A LOT of government decisions provide cause for citizens to get upset ... even angry. But now Georgia has made one in connection with its budget cutting because of the wheezing economy that should get everybody raging, howling mad.
The Georgia Department of Veterans Service, to meet Gov. Sonny Perdues orders to slash all agency budgets by 6 percent, and prepare for 8 and 10 percent, has determined to do it all in one whack and at the 10 percent level.
It has notified all 82 residents living in states one and only retirement home for veterans in Milledgeville that they will have to move by Nov. 20. The entire assisted-living facility will be closed down.
The states nursing homes for veterans in the same complex (three of them, based on intensity of care needed) will remain open. One assumes that the Alzheimers unit, in the same building as the one being eliminated, will simply be relocated to one of these ... but one never knows, does one?
Calling it what it is, a very painful decision, Veterans Commissioner Pete Wheeler explained: As we considered the many options to reduce our state operating funds over the next two fiscal years, it became overwhelmingly apparent the choice that would impact the fewest veterans in our state was to close the domiciliary care unit at the Milledgeville state veterans home.
THE SAVINGS would amount to $2.7 million (and the state would lose the $1.3 million in federal funding that goes to the operation).
Even granting that all budget cutting is a numbers game, dont human beings count for anything at all in the process?

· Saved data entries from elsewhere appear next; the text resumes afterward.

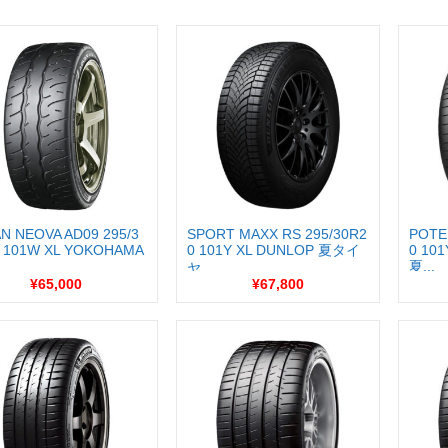
N NEOVA AD09 295/3
SPORT MAXX RS 295/30R2
POTE
 101W XL YOKOHAMA
0 101Y XL DUNLOP 夏タイ
0 10
夏...
ヤ...
¥65,000
¥67,800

Perhaps some of those veterans now being evicted will qualify for other government housing programs or have relatives able to take them in. Nonetheless it is also predictable that some, perhaps even most, wont. As one the current residents, Wayne McCormick, a Vietnam veteran, put it: I aint got nowhere to go, I had to come here. We homeless. Everyone in this building is homeless.
As most know who work with the homeless, in Greater Rome or elsewhere, a very large percentage of them are veterans of our armed forces. They may not be as old as those in the Milledgeville facility (average age 74) but the last thing the state should be doing is leaving yet more of those who served their country without a decent place to live.
Frankly, given the American military has a fundamental creed of leave no one behind, one doubts there is a single veteran in better circumstances who wouldnt feel appalled by this latest bureaucratic choice. While leave no one behind applies to the battlefield, it should equally apply on the homefront.
Georgia needs to do more for its homeless and elderly veterans, not less.
THERES NOTHING else to cut? Theres nowhere else to cut?
Well, theres sure something to get mad about.